L’animal, dit Jung, obéit plus facilement à Dieu  [la nature, le Soi] que l’homme ne le fait, il accomplit jusqu’à son terme la destinée qui lui a été assignée, sans douter ni s’écarter de la loi intérieure (pattern).

C’est sans doute pourquoi, dans les contes, l’animal est si souvent le symbole du comportement «juste». Une parole non canonique de Jésus ne dit-elle pas : «Vous me demandez qui vous conduira au royaume des cieux : les oiseaux sous le ciel et ce qui est sous la terre et les poissons dans la mer, eux vous conduiront au royaume des cieux, et le royaume est en vous.»

Dans le livre des transformations chinois, le Yi King, les oies sauvages poursuivent leur vol, «offrant la figure de lignes serrées» (Hexagramme no 44). Cette image, symbole de la bonne voie, est recommandée à la contemplation de l’homme parvenu à la perfection et illustre très bien le sens spirituel existant dans la nature elle-même, c’est-à-dire le Tao.

La fonction foncièrement salutaire de l’animal secourable dans les contes est liée à une seule condition, celle de la loyauté du héros envers l’animal. […] L’animal secourable des contes recèle souvent en lui un secret supplémentaire, tout comme notre mot «instinct» recouvre des secrets de la nature encore inexplorés. […]

Jung a comparé la psyché humaine à la gamme des couleurs se perdant, à l’extrémité infrarouge, dans la profondeur des instincts et des processus somatiques, atteignant par contre, au pôle ultraviolet, la sphère des archétypes, à savoir de l’esprit.

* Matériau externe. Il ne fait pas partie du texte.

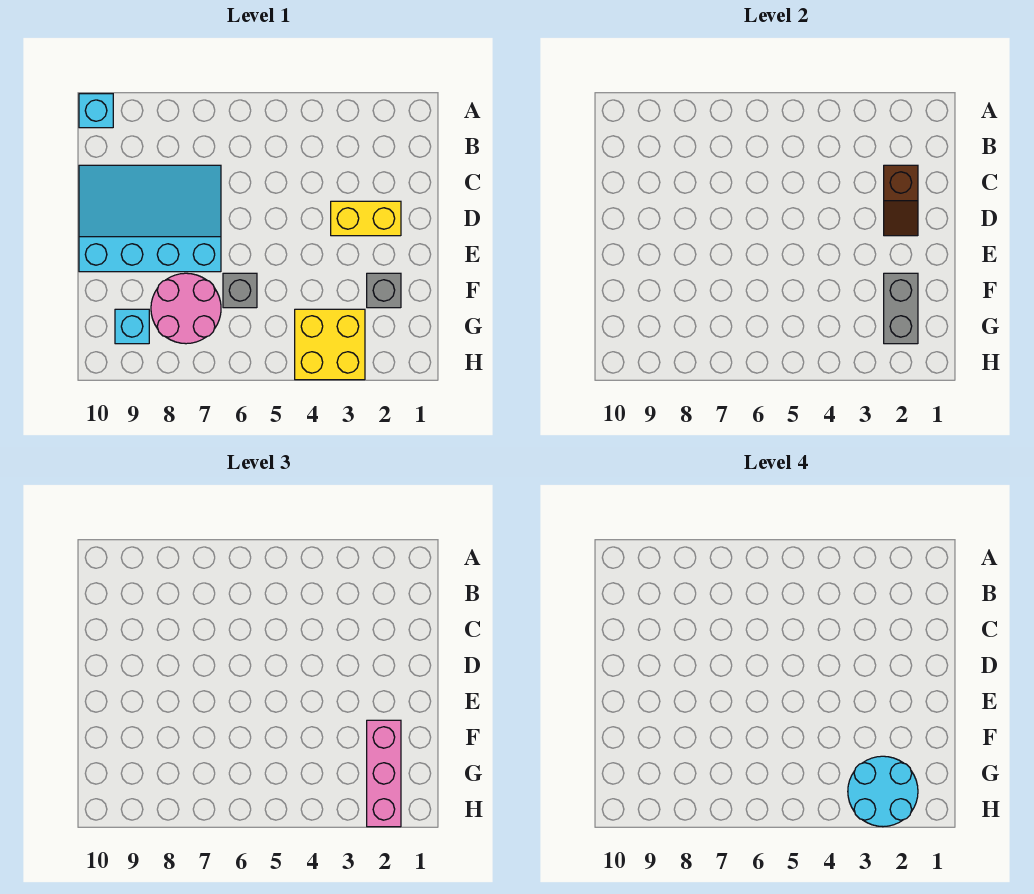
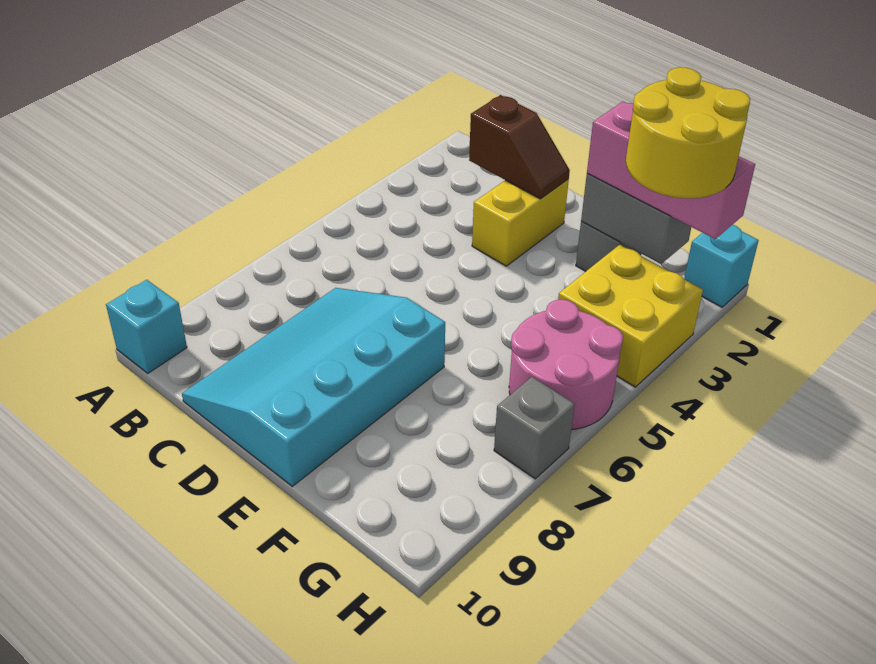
grey 1x1 brick [223,273,257,308] -> grey 1x1 brick moved to [494,377,575,479]
pink 2x2 round brick [151,273,221,344] -> pink 2x2 round brick moved to [509,300,623,430]
cyan 2x2 round brick [848,756,918,827] -> yellow 2x2 round brick [626,67,750,198]
cyan 1x1 brick [115,309,149,344] -> cyan 1x1 brick moved to [684,225,759,307]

Dans l’image archétypique est révélé le sens de l’instinct, c’est-à-dire son aspect spirituel latent. Quand, dans un conte, un prince délivré ou Dieu Lui-même naît d’un animal sacrifié, ce qui se révèle soudain de manière symbolique, c’est un sens spirituel qui semble exister à l’arrière-plan de l’instinct animal et de sa faculté de mettre de l’ordre.

Et cela signifie aussi que, d’un côté, l’homme devrait suivre ses impulsions inconscientes, mais que, de l’autre, à un tournant décisif de sa vie, ces impulsions demandent à être sacrifiées.

L’instinct exige son propre sacrifice, et c’est justement en cela que se révèle son aspect spirituel. La conscience du moi est poussée à renoncer d’elle-même à ce qu’elle a de plus cher, et c’est le Soi, l’être intérieur plus vaste, qui la contraint au sacrifice et se révèle à travers lui.

Ce qui se manifestait tout d’abord comme relevant de l’instinct animal et procurait de l’aide dans les moments de détresse paraît être, au plus profond, comme quelque chose d’humain ou même de divin. Maître Eckhart dit : «La nature la plus intime de tout grain est le blé, de tout métal l’or, et de toute créature l’homme.»

C’est le mystère de l’incarnation de Dieu annoncée dans l’enseignement chrétien [et ceci est valable pour la plupart des enseignements].”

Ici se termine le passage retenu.